Most students think about football or basketball games when imagining college sporting events, but Colorado State University has one powerful team on horseback that is bringing heat to the arena. The CSU Polo Club includes a men’s and women’s varsity team and both are members of the USPA or United States Polo Association intercollegiate division. The men’s team took the national title in April 2015 and both teams are looking for another competitive season.

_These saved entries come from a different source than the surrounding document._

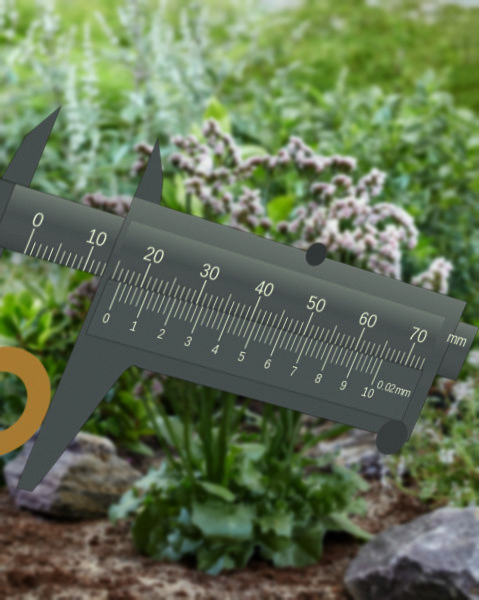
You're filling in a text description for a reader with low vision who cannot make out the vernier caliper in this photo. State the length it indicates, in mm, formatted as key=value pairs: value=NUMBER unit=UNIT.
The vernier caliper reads value=16.5 unit=mm
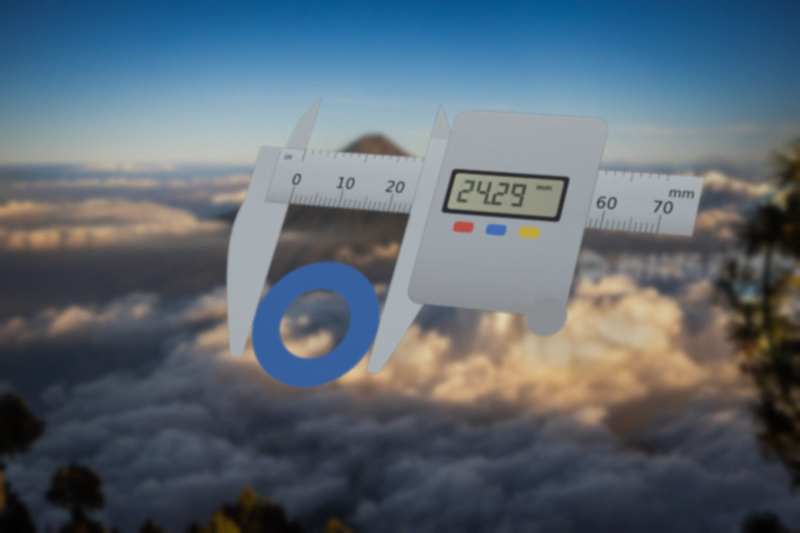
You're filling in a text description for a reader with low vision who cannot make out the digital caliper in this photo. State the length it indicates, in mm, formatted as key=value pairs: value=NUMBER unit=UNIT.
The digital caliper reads value=24.29 unit=mm
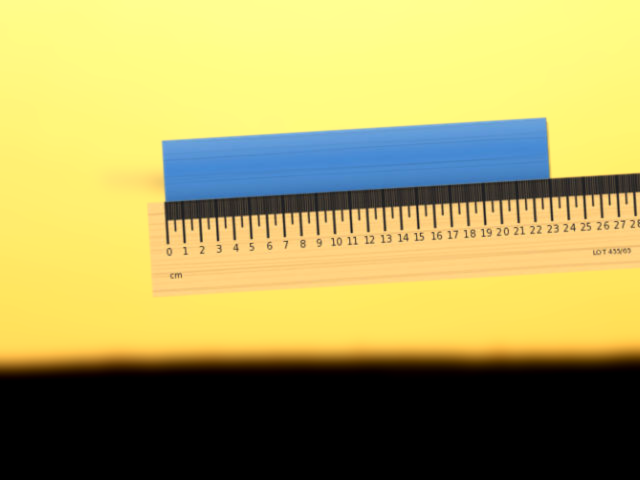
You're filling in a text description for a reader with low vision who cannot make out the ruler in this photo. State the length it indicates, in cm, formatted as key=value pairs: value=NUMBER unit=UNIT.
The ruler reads value=23 unit=cm
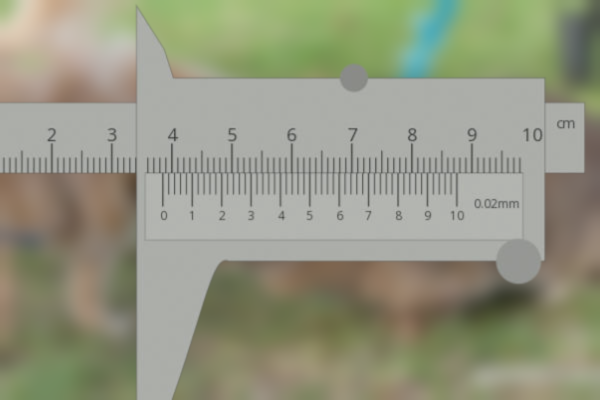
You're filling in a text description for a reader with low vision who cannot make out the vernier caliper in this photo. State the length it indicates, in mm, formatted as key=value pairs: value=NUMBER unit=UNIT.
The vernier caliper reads value=38.5 unit=mm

The game works like this: teams of three, mounted on horses, use bamboo mallets to attempt to hit a ball into the opposing team’s goal. One player on the team, Raenne Magill, says that polo is different from any other organized sport. The most important rule of the game is that players cannot pass the line of the ball. This is important as it helps to keep the horses safe from swinging mallets. Some game rules can be rather abstract and difficult to follow, according to Magill, while others are fairly straight forward. For instance players must use their right hand to swing the mallet, but can swing on either side of the horse. A game is divided up into “chuckers,” which are similar to quarters in basketball. Collegiate games usually have four, but arena polo can have up to eight chuckers, each lasting about seven and a half minutes. Polo is a full body contact sport. Just as rough and rigorous as games like hockey, riders can bump and ride off so long as they are following basic rules, which helps to keep horses and riders safe.
Andrew Wildermuth, the captain of the men’s varsity team, says the game can get extremely competitive and aggressive at times.
Safety is important for both riders and horses. All players must wear a helmet, knee-high leather boots and knee pads. College teams are also required to wear either a face mask or safety goggles. Elbow pads and gloves are optional. Horses are outfitted with polo wraps and splint boots on their legs to prevent injury. Over-girths are straps wrapped over the top of the saddle to keep it fastened during the game. All gear, or “tack,” used either aids the rider in maintaining control or provides a safety feature to the rider or the horse.
A lot of dedication and time goes into a successful team. Commitment begins with caring for a fleet of horses. There are around 15 horses used by the club; 12 are regularly used, with two backup horses and one ref horse. An ideal polo horse is selected for speed and agility. These four-legged athletes must be able to turn quickly and maintain energy throughout a long game.
During the off-season the horses are kept at another location, said Chris Chun, a third-year student and one of the horse managers. When the team gets them back for practices they must be exercised back into shape like any other athlete. The horse managers are responsible for establishing and following a week-by-week exercise schedule and creating nutrition plans and vet appointments for the horses. Two students are caretakers, meaning they must feed the horses every day and blanket them at night when it gets cold.
The team’s work does not stop at horse care. Mariel Bialy, the captain of the women’s varsity team, says she spends about 10 hours a week practicing.
“Time flies by when you’re with the horses,” Bialy says. Bialy is in her fourth year of competing for CSU and has been playing polo for nine years.
“Not everyone is as lucky as we are,” Magill said. The polo team at CSU was a major deciding factor for her when choosing a college.
Students can come watch and support these dedicated student athletes this week. The men’s team will be playing at home this Friday, Feb. 24 in the B.W. Pickett Arena at CSU’s equine center.